Я все еще держал Хотевита за грудки и надеялся, что он по глазам понимает, что именно я о нем думаю.
— Там проклятый! Вылюдь! Едва мы выстрелили, как он взбесился. Глаза жутким огнем горят, ран не чует, мечется как ветер, рвет всех на куски. Ну мы и убежали. Это мрежница его заворожила! А вдруг она и нас в вылюдь обратит?
Хотевит что-то сказал, и Твердята повторил за ним:
— Пощади их!
И я с предовольным лицом, не сводя глаз с купца, сказал:
— Рысь. Убей!
Хотевит вырвался из хватки, оставив в моей руке клок рубахи, но я и не собирался его останавливать, а тут же перегородил путь его живичам. Коршун, больше не заботясь о ране, вырезал наконечник стрелы из груди Рыси. Прозор попытался отскочить, но я догнал его одним прыжком и сломал ногу, потом метнулся ко второму и сделал с ним то же. Леофсун добил одного, потом другого и, к моей радости, получил долгожданную девятую руну.
— Пошел! — прикрикнул я на купца. — Отстанешь, сам тебя прибью!
Я бежал вслепую, опираясь лишь на чувства Коршуна, Рысь шел после Хотевита и Твердяты.

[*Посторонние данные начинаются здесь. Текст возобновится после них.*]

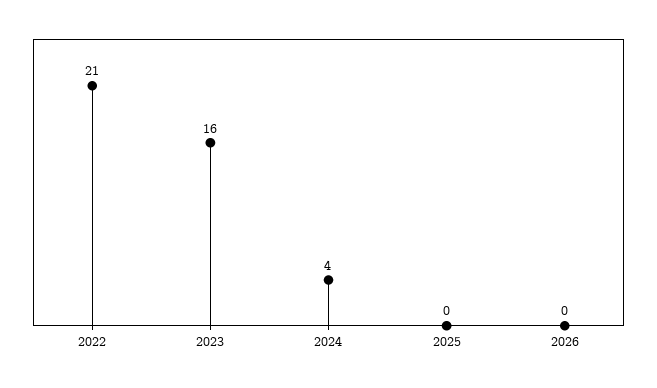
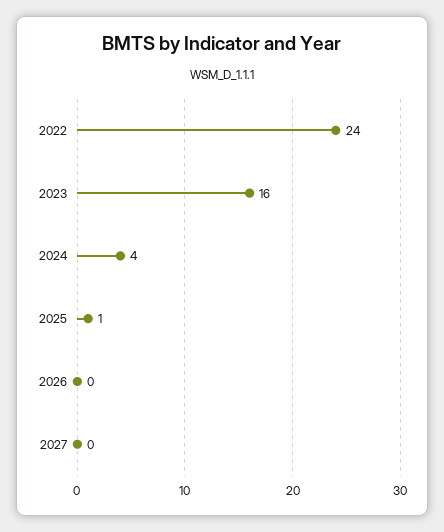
2022: 21 -> 24
2025: 0 -> 1
2027: none -> 0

Ульверы разбежались в разные стороны. Отзывался болью Сварт, Отчаянный отмерял вытекающую из него кровь, бешено сражался Квигульв, Свистун лежал с переломанными ногами, но к нему уже спешил Дударь. Тулле все еще был возле Альрика, хоть и держался в нескольких десятках шагов. А Беззащитный всё ярился и метался. Он был ранен, но я едва слышал его боль.
Ну же! Давай! И где, Бездна ее забери, Дагна? Да, верно, я не мог ее слышать. Она не в стае.